EXTRACTED TEXT:

By Sumaiya Rizvi
The director board of Galadari Hotel Lanka Plc has decided to restructure the hotel’s balance sheet by converting its debt amounting Rs.6.5 billion into equity, a stock exchange filing by the secretaries to the stock exchange said.
The director board of the company unanimously approved the decision as it will allow the hotel to benefit from the growing tourist industry and to operate competitively and profitably in the local hotel sector.
The hotel owes Rs.583 million to the National Insurance Trust Fund (NITF) and Rs 5.7 billion to Galadari Brothers Company (LLC).
The filing said, once relevant regulatory and shareholder approvals are obtained, a valuation of the Galadari shares will be conducted to determine the conversion price.

RECORD EXCERPTS:
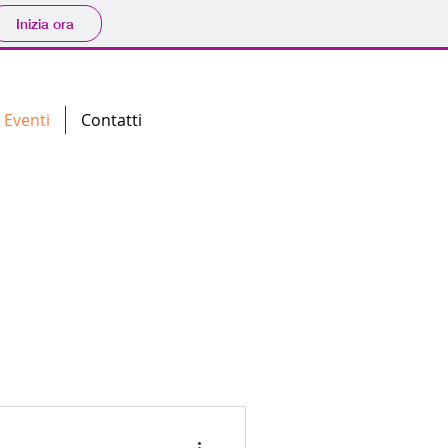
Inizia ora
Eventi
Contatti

* * *

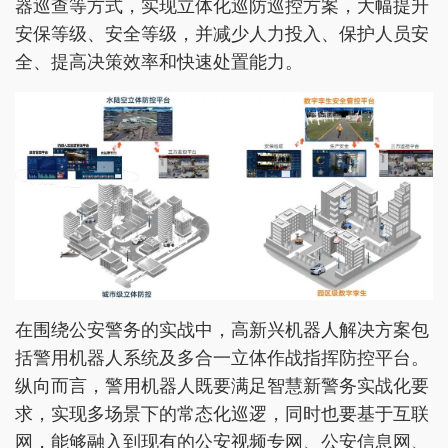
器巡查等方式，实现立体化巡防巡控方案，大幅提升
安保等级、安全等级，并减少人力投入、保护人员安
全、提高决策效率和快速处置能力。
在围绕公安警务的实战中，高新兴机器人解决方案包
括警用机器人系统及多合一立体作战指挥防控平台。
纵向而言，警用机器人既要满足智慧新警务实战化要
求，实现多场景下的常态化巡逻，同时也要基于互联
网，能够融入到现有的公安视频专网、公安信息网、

EXERCISE GOAL: Resume the news report on Galadari Hotel Lanka's plan to convert its debt into equity, picking up after its last sentence.

TASK ANSWER:
Last year, state-owned pension fund, Employee Provident Fund through a controversial deal purchased stake in loss making Galadari Hotel from one of its major shareholders, Nawaloka Hospitals which was desperately looking for an exit.
Deputy Chairman and CEO of Nawaloka Hospitals PLC Jayantha Dharmadasa in the Annual Report 2009/2010 has said that the disposal of approximately Rs. 1.4 billion worth of shares in Galadari Hotels Lanka Limited, reduced its financial burden.
“Nawaloka Hospitals does not have to take on any loss incurred by Galadari. This has provided us with great relief from a financial perspective.” he has further said.